Scan the records below. Copy every line in which the word "shore" appears.

[[ Records for processing, beginning ]]

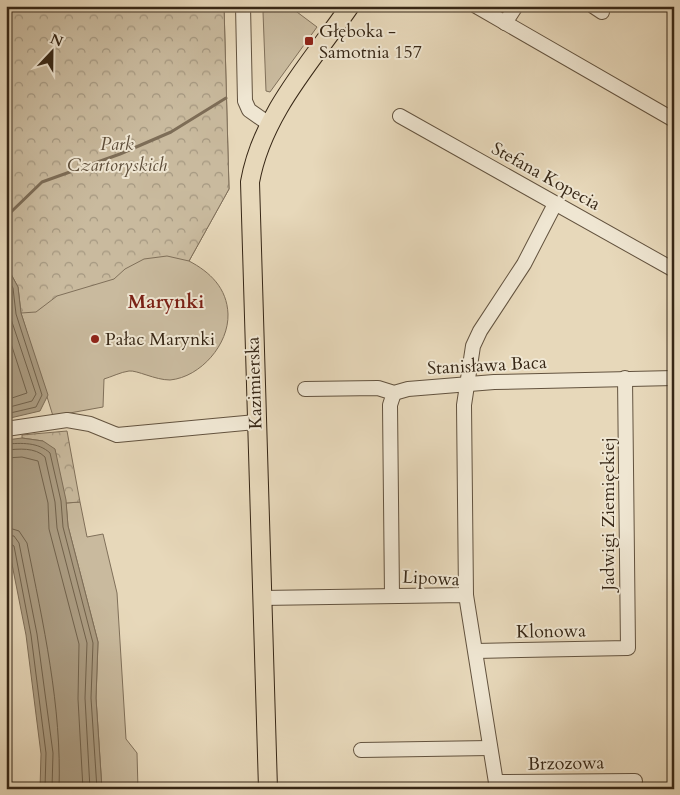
<svg xmlns="http://www.w3.org/2000/svg" width="680" height="795" font-family="Cardo,serif">
  <style>
    .green { fill: #c9ba9e; stroke: #80705a }
    .forest { fill: url(#forest-crowns); stroke: #80705a }
    .water { fill: #ab9c82; stroke: #7d6d57 }
    .lines { fill: none; stroke-linecap: round; stroke-linejoin: round }
    .shore { stroke: #71624c; stroke-width: 1 }
    .stream { stroke: #7d6d57; stroke-width: 3 }
    .minor-casing { stroke: #63533f; stroke-width: 16 }
    .major-casing { stroke: #372716; stroke-width: 20 }
    .minor { stroke: #efe6d2; stroke-width: 14 }
    .major { stroke: #e7d8ba; stroke-width: 18 }
    .poi-dot { fill: #8f2418; stroke: #efe6d2; stroke-width: 2 }
    .labels { text-anchor: middle; stroke-width: 4; stroke-linejoin: round; paint-order: stroke }
    .poi-label { font-size: 18px; fill: #372716; stroke: #efe6d2; text-anchor: start }
    .park-label { font-size: 18px; font-style: italic; fill: #5c4c38; stroke: #efe6d2 }
    .street-label { font-size: 18px; fill: #372716; stroke: #efe6d2 }
    .neighbourhood-label { font-size: 19px; font-weight: bold; fill: #7a1f14; stroke: #efe6d2 }
  </style>
  <defs>
    <pattern id="forest-crowns" width="20" height="18" patternUnits="userSpaceOnUse" patternTransform="scale(1.25)"><rect width="20" height="18" fill="#c9ba9e"/><path d="M2 6a3 3 0 1 1 6 0M12 15a3 3 0 1 1 6 0" fill="none" stroke="#a49780"/></pattern>
  </defs>
  <rect width="100%" height="100%" fill="#e7d8ba"/>
  <filter id="stains"><feTurbulence type="fractalNoise" baseFrequency=".004" numOctaves="4"/><feColorMatrix values="0 0 0 0 .2 0 0 0 0 .09 0 0 0 0 .02 0 0 0 .5 -.17"/></filter>
  <radialGradient id="worn" r=".72"><stop offset=".6" stop-color="#630" stop-opacity="0"/><stop offset="1" stop-color="#630" stop-opacity=".3"/></radialGradient>
  <!-- green -->
  <g class="green">
    <path d="M 6,6 L 224,6 L 229,189 L 189,261 C 210,272 227,288 228,314 C 229,344 201,377 170,380 C 155,380 137,370 129,371 C 121,372 111,377 104,379 L 103,407 L 53,416 L 21,313 L 18,287 L 6,265 Z"/>
    <polygon points="289,6 317,27 270,92 266,91 263,12"/>
    <polygon points="80,502 87,537 103,534 117,593 126,739 137,753 138,789 102,789 96,698 98,642 68,526 66,503"/>
  </g>
  <!-- forest -->
  <g class="forest">
    <polygon points="6,6 224,6 229,189 189,261 167,256 144,259 125,269 114,279 57,296 36,312 21,313 18,287 6,265"/>
    <polygon points="67,431 80,502 66,503 43,441 22,438 22,435"/>
  </g>
  <!-- water -->
  <g class="water">
    <polygon points="6,265 18,287 21,313 48,395 40,411 6,419"/>
    <polygon points="22,438 43,441 55,449 66,500 68,526 98,642 96,698 102,789 40,789 41,754 26,635 6,534 6,440"/>
  </g>
  <g class="lines">
    <!-- shore -->
    <g class="shore">
      <polyline points="6,276 13,288 16,314 42,395 36,407 6,414"/>
      <polyline points="6,289 10,316 36,394 32,401 6,408"/>
      <polyline points="6,328 27,393 6,400"/>
      <path d="M 6,444 C 22,443 38,442 50,453 L 61,501 L 63,527 L 93,643 L 91,698 L 97,789"/>
      <path d="M 6,450 C 19,449 35,447 45,457 L 55,502 L 57,528 L 87,643 L 85,698 L 90,789"/>
      <polyline points="6,458 22,457 38,461 48,503 49,529 79,644 78,699 83,789"/>
      <path d="M 6,527 L 19,531 L 27,543 C 43,623 62,707 59,789"/>
      <polyline points="6,535 14,536 19,543 37,634 53,753 52,789"/>
      <polyline points="6,541 14,546 31,635 46,753 45,789"/>
    </g>
    <!-- stream -->
    <polyline class="stream" points="6,213 11,212 42,182 120,154 171,132 226,98"/>
    <defs>
      <g id="minor">
        <polyline points="243,6 245,101 249,110 269,124"/>
        <polyline points="476,6 674,120"/>
        <polyline points="593,6 602,12"/>
        <polyline points="505,23 516,6"/>
        <polyline points="400,116 674,270"/>
        <polyline points="305,389 378,388 394,393 408,389 494,382 674,378"/>
        <polyline points="6,429 67,420 90,424 117,435 256,422"/>
        <polyline points="392,595 390,405 394,393"/>
        <polyline points="466,595 464,405 473,346 480,331 524,264 555,204"/>
        <polyline points="261,598 466,595 497,789"/>
        <polyline points="476,651 628,648 625,378"/>
        <polyline points="361,750 490,748"/>
        <polyline points="496,782 635,781"/>
      </g>
      <path id="major" d="M 268,789 L 250,182 C 262,114 312,61 350,6"/>
    </defs>
    <!-- minor casing -->
    <use href="#minor" class="minor-casing"/>
    <!-- major casing -->
    <use href="#major" class="major-casing"/>
    <!-- minor -->
    <use href="#minor" class="minor"/>
    <!-- major -->
    <use href="#major" class="major"/>
  </g>
  <!-- markers -->
  <g class="poi-dot">
    <rect x="304" y="36" width="10" height="10" rx="2.5"/>
    <circle cx="95" cy="339" r="5"/>
  </g>
  <g class="labels">
    <!-- poi labels -->
    <g class="poi-label">
      <text x="319" y="37">Głęboka -<tspan x="319" dy="21">Samotnia 157</tspan></text>
      <text x="105" y="345">Pałac Marynki</text>
    </g>
    <!-- park labels -->
    <g class="park-label">
      <text x="117" y="150">Park<tspan x="117" dy="21">Czartoryskich</tspan></text>
    </g>
    <!-- street labels -->
    <g class="street-label">
      <text transform="translate(546 176) rotate(29)" y="6">Stefana Kopecia</text>
      <text transform="translate(487 365) rotate(-3)" y="6">Stanisława Baca</text>
      <text transform="translate(254 383) rotate(-92)" y="6">Kazimierska</text>
      <text transform="translate(608 514) rotate(-90)" y="6">Jadwigi Ziemięckiej</text>
      <text transform="translate(431 578) rotate(3)" y="6">Lipowa</text>
      <text transform="translate(551 631) rotate(-1)" y="6">Klonowa</text>
      <text transform="translate(566 763) rotate(-1)" y="6">Brzozowa</text>
    </g>
    <!-- neighbourhood labels -->
    <g class="neighbourhood-label">
      <text x="166" y="308">Marynki</text>
    </g>
  </g>
  <!-- margin -->
  <rect width="680" height="795" fill="none" stroke="#e7d8ba" stroke-width="25"/>
  <rect x="8" y="8" width="665" height="780" fill="none" stroke="#372716" stroke-width="2.5"/>
  <rect x="12" y="12" width="655" height="770" fill="none" stroke="#372716"/>
  <!-- north arrow -->
  <g transform="translate(52 52) rotate(22)" stroke="#efe6d2" stroke-width="4" paint-order="stroke">
  <path d="M0-4L9 19L0 12L-9 19Z" fill="#372716"/>
  <text y="-8" font-size="14" font-weight="bold" text-anchor="middle" fill="#372716">N</text>
  </g>
  <rect width="100%" height="100%" filter="url(#stains)"/>
  <rect width="100%" height="100%" fill="url(#worn)"/>
</svg>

[[ Records for processing, end ]]

> _Result of this task_
    .shore { stroke: #71624c; stroke-width: 1 }
    <!-- shore -->
    <g class="shore">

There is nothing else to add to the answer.